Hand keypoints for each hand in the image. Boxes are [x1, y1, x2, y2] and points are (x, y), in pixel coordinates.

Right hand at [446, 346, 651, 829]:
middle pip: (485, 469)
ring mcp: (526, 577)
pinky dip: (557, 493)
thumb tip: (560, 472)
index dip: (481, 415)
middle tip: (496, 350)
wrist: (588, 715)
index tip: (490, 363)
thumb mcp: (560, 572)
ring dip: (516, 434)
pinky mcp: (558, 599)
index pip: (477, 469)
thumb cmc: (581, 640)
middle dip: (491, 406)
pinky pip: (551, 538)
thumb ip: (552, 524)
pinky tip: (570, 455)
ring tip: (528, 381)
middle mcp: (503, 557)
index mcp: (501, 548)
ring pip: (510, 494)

==

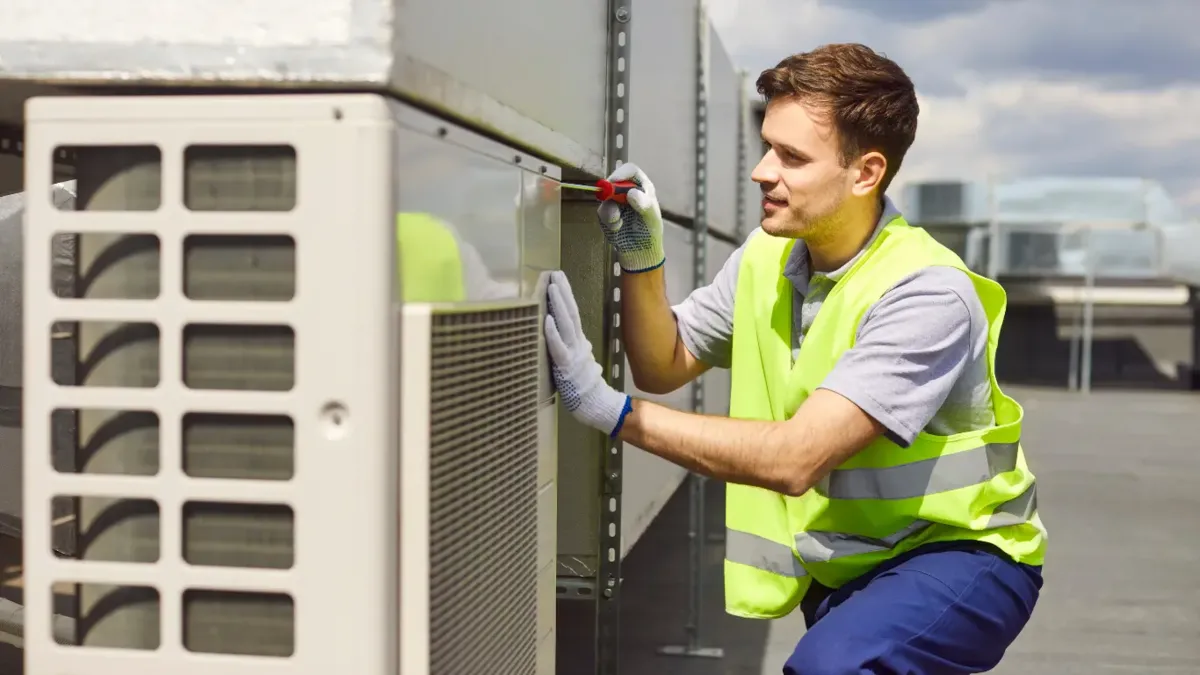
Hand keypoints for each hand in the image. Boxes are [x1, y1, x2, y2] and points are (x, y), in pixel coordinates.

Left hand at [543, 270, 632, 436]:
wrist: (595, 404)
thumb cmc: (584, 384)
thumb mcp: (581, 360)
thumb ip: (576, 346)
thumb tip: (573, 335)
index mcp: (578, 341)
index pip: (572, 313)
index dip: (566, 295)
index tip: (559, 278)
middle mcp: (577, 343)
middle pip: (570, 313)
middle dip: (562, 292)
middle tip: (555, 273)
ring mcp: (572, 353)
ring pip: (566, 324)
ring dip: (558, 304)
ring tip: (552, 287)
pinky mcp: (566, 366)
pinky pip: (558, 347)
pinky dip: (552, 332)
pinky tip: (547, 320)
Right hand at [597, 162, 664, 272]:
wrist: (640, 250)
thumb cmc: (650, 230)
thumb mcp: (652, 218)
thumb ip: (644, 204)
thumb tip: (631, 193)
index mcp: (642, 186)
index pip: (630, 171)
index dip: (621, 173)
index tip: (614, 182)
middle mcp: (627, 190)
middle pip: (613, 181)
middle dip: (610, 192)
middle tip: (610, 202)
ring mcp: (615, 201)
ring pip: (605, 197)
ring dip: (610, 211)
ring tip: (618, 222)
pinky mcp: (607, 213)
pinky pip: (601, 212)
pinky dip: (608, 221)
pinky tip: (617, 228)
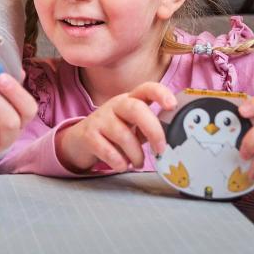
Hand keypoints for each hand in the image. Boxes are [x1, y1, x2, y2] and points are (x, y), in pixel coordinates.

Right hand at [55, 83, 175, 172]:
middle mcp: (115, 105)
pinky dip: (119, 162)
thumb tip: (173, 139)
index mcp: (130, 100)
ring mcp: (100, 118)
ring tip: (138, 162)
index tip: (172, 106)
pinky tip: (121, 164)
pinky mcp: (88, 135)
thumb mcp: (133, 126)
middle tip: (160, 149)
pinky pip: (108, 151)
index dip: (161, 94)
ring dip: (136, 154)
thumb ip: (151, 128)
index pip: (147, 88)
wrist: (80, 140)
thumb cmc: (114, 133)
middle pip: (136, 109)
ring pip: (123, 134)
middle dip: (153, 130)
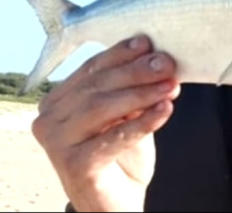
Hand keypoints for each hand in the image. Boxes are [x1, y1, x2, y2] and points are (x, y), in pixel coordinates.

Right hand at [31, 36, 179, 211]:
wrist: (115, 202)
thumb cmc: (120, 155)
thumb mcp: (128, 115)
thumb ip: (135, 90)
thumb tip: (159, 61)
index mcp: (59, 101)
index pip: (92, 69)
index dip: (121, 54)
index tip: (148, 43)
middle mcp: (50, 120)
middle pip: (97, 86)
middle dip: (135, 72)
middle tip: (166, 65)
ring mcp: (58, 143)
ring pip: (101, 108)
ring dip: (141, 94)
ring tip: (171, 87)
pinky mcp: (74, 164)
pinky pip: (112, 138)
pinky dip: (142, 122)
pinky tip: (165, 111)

---

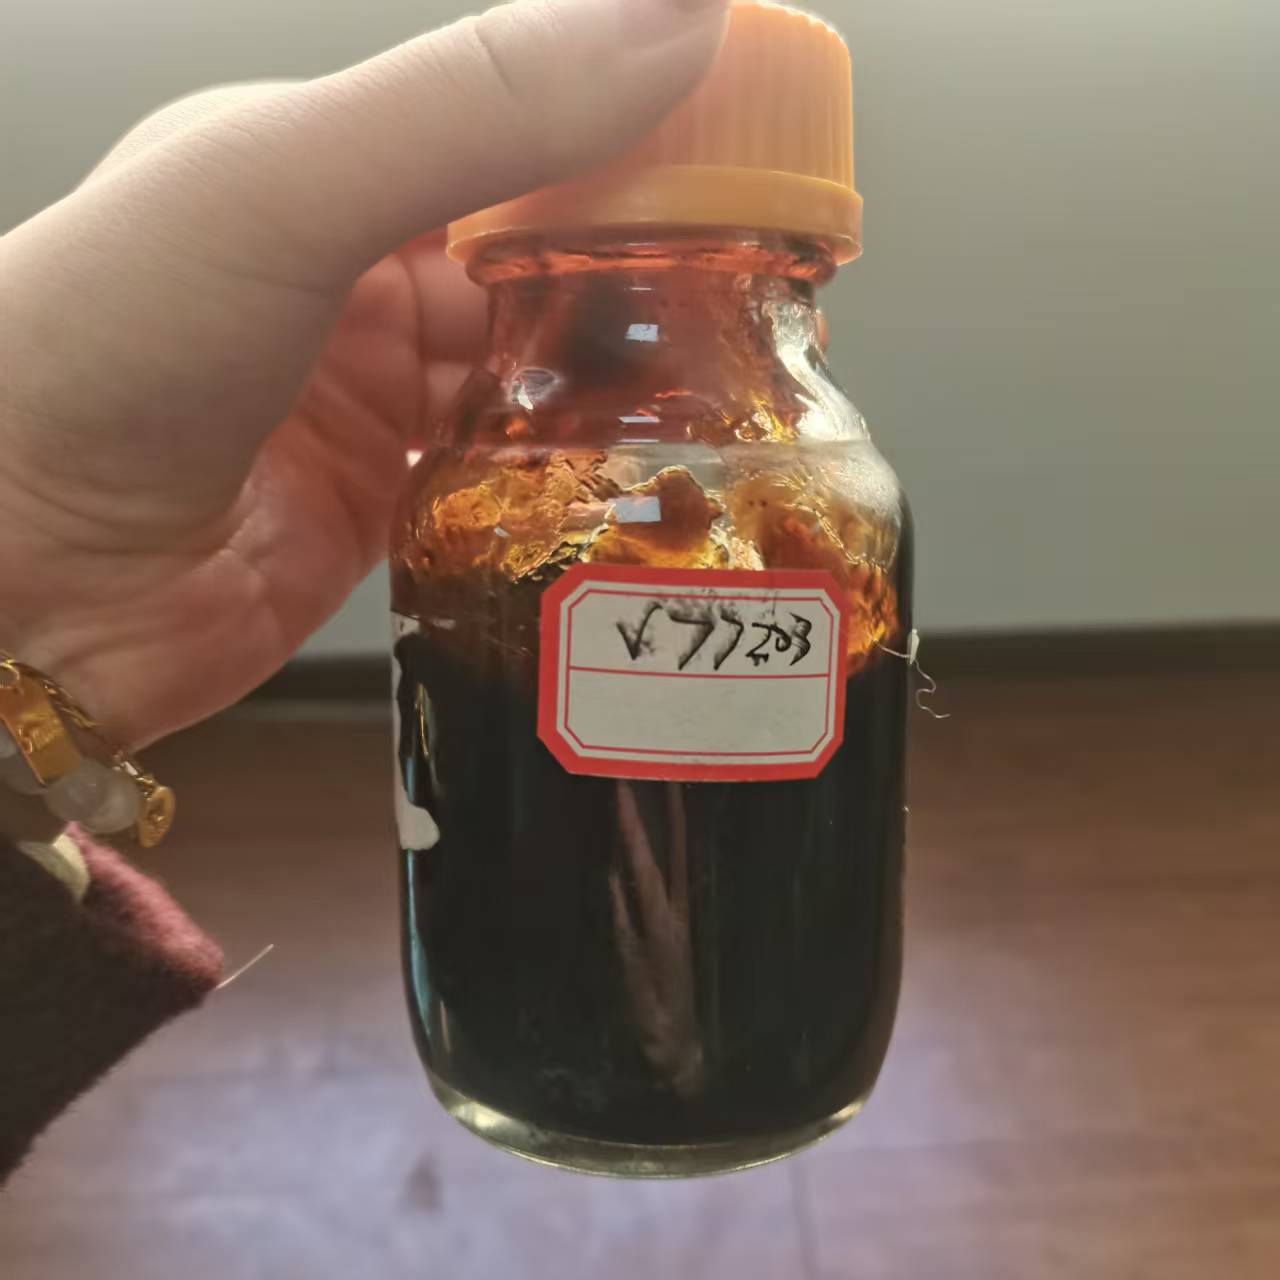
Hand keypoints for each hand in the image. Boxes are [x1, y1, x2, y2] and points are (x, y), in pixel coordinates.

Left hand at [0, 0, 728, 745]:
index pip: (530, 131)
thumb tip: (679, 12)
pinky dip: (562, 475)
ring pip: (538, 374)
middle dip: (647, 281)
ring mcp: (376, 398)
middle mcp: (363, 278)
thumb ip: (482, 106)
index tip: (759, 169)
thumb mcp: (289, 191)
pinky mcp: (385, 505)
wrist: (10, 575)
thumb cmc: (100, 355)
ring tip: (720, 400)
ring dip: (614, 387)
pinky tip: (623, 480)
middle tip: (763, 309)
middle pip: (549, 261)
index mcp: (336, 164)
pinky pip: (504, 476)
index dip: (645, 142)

* [DIRECTIONS FOR THIS TASK] Using the entries above, extract exactly the lines from the one that contains "index mcp: (130, 100)" through the one that contains "pinky tip: (165, 111)". Do not carry over any pictures.

* [RESPONSE FOR THIS EXERCISE]
index mcp: (130, 100)
ring mcp: (100, 118)
ring tip: (138, 162)
index tip: (172, 106)
pinky tip: (121, 164)
pinky mcp: (88, 135)
thumb mcp: (133, 126)
middle tip: (160, 149)
pinky pip: (108, 151)
index dip: (161, 94)
ring dip: (136, 154)
thumb ip: (151, 128)
index pip: (147, 88)
wrist: (80, 140)
thumb cmc: (114, 133)
middle pip: (136, 109)
ring pip: (123, 134)
middle dip: (153, 130)
Hand keypoints for each hand in the image. Boxes are [x1, y1, x2, y2] and points are (x, y), in pixel coordinates.

Right hand at [31, 36, 179, 211]:
wrist: (115, 202)
thumb cmc: (120, 155)
thumb mcp: (128, 115)
thumb ip: (135, 90)
thumb tip: (159, 61)
index mcp: (59, 101)
index pip: (92, 69)
index dip: (121, 54)
index tip: (148, 43)
middle mcp: (50, 120)
middle pip: (97, 86)
middle dip: (135, 72)
middle tip: (166, 65)
ring mcp: (58, 143)
ring pip: (101, 108)
ring dip: (141, 94)
ring tip: (171, 87)
pinky mcp: (74, 164)
pinky pip: (112, 138)
pinky dip: (142, 122)
pinky tip: (165, 111)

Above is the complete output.